Pintal Tali, Ais Kacang dan Natalan di Penang

Penang adalah tujuan wisata populer di Malaysia yang kerap identik dengan makanan enak, wisata medis dan juga wisata budaya peranakan. Saya sendiri sudah mengunjungi Penang sebanyak belasan kali dan sampai sekarang saya belom bosan dengan tempat ini. Sesampainya di Rope Walk Guest House, kami beristirahat sebentar menunggu sore tiba. Suhu udara yang panas di Penang membuat kami lebih kepengen ngadem di kamar daripada berjalan tanpa tujuan di Georgetown. Oiya, Georgetown adalah ibukota dari Penang dan umumnya banyak turis dan penduduk lokal menyebut Georgetown sebagai Penang, padahal Penang mencakup satu pulau dan bukan hanya Georgetown.

Ketika mentari mulai menuruni tahtanya, kami pun kemudian berjalan keluar dari hotel kami untuk mencari makan. Maklum setibanya dari Hatyai, kami belom makan apa-apa selain biskuit gratisan dari hotel. Kelaparan di Penang itu ibarat curut kelaperan di lumbung padi. Disambut dengan teriknya sinar matahari Penang, kami pun kemudian berjalan menuju medan selera (food court) terdekat. Tanpa menunggu lama, seporsi wantan mee dan Curry mee pun tersaji dan lenyap tanpa jejak, difoto pun tidak. Kami tidak bisa menahan diri ketika berada di Penang. Tujuan kami di Penang 2 hari satu malam hanyalah satu : MAKAN!

Setelah menikmati opening food salvo barusan, kami pun berjalan menuju Penang Road Famous Chendul di Jalan Penang untuk mencicipi makanan kesukaan si Nyonya di Penang yaitu Ais Kacang.
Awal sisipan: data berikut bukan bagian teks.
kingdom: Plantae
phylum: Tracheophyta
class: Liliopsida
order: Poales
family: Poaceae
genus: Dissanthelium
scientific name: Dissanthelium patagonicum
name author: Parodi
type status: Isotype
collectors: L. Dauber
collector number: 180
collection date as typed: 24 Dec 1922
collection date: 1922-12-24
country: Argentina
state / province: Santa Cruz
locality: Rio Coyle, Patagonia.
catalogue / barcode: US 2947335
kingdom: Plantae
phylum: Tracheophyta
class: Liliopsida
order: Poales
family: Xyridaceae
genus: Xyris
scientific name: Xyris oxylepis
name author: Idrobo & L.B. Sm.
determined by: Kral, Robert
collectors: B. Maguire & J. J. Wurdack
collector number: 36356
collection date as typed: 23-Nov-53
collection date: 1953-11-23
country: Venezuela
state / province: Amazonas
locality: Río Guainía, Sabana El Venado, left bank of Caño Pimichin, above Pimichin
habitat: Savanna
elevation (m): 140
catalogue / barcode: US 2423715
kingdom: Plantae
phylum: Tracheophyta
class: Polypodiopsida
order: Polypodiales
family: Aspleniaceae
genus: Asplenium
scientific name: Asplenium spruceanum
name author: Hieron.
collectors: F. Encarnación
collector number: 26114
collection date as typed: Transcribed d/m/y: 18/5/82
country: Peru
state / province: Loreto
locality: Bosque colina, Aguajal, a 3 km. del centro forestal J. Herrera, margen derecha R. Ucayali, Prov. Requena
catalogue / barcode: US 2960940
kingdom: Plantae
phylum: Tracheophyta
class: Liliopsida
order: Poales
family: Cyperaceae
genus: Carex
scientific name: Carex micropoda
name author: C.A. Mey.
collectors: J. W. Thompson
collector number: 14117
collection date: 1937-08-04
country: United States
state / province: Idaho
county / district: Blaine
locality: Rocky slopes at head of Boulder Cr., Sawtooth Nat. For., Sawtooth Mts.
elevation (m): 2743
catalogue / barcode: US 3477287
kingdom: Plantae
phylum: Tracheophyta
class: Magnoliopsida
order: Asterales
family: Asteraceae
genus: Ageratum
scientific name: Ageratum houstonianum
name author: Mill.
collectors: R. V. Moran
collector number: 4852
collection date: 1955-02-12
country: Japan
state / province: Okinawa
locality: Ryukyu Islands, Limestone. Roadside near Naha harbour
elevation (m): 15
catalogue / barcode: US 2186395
Es campur dengan berbagai topping seperti kacang merah, grassjelly, kacang tanah, disiram dengan saus sarsaparila membuat kami seperti mendarat di oasis setelah berjalan di teriknya mentari sore. Tentu saja menikmati ais kacang tidaklah lengkap jika tidak digabung dengan semangkuk laksa Penang yang asem-asem seger. Oh iya, jika anda ingin mendapatkan tempat duduk dan enggan baris mengantri untuk menikmati es cendul, anda bisa mampir dan duduk di dalam restoran yang menjual laksa Penang dan Rojak. Pesan saja semangkuk laksa dan ais kacang lewat pelayan yang sering bolak-balik menerima pesanan. Gak usah ngantri dan bisa ngadem sambil duduk di dalam restoran.

Setelah menikmati ais kacang dan laksa Penang, kami kemudian berjalan-jalan menikmati suasana sore Penang. Berjalan di antara bangunan tua di Georgetown sungguh membangkitkan kenangan akan kota yang merupakan kota di Malaysia yang paling saya suka. Bangunan tua yang sekarang berfungsi sebagai kafe atau hotel membuat saya selalu takjub akan kegigihan para pendatang di kota kecil ini. Para pedagang Tionghoa membangun rumah toko dengan arsitektur Tiongkok yang unik. Konon Pemerintah kolonial Inggris memberlakukan peraturan bagi para penduduk untuk menyediakan ruang 5 kaki di depan rumahnya untuk pejalan kaki. Tidak heran jika anda berjalan di depan bangunan tua di Penang, anda akan merasa berjalan di jalan yang sempit. Walaupun demikian, Georgetown adalah kota yang cukup nyaman untuk berjalan kaki (kalau tidak panas tentunya). Banyak jalur pejalan kaki dibangun untuk mengakomodir pejalan kaki dan kendaraan pun tidak seramai di Kuala Lumpur.

Setelah puas berjalan-jalan kami pun kembali ke hotel untuk bersiap menuju Church of Our Lady of Sorrow untuk merayakan Misa Malam Natal. Bukan kebetulan, ini adalah kedua kalinya saya berada di Georgetown dalam suasana Natal. Jika pada tahun 2013, saya mengikuti kebaktian natal di St George’s Church, kali ini saya mengikuti misa malam Natal di Church of Our Lady of Sorrow yang terletak di Jalan Macallister. Gereja yang ramai dikunjungi oleh penduduk lokal dan turis yang ingin beribadah. Gereja ini pun mudah dijangkau dari kawasan kota tua Georgetown, jalan kaki dari Komtar hanya sekitar 10 menit saja.

Usai mengikuti Misa, kami pun kembali ke Rope Walk Guest House untuk beristirahat. Cukup hari ini kami berjalan-jalan di Penang dan esok hari kami akan melanjutkan misi makan-makan kami sebelum berpindah lagi menuju Ipoh, kotanya white town coffee.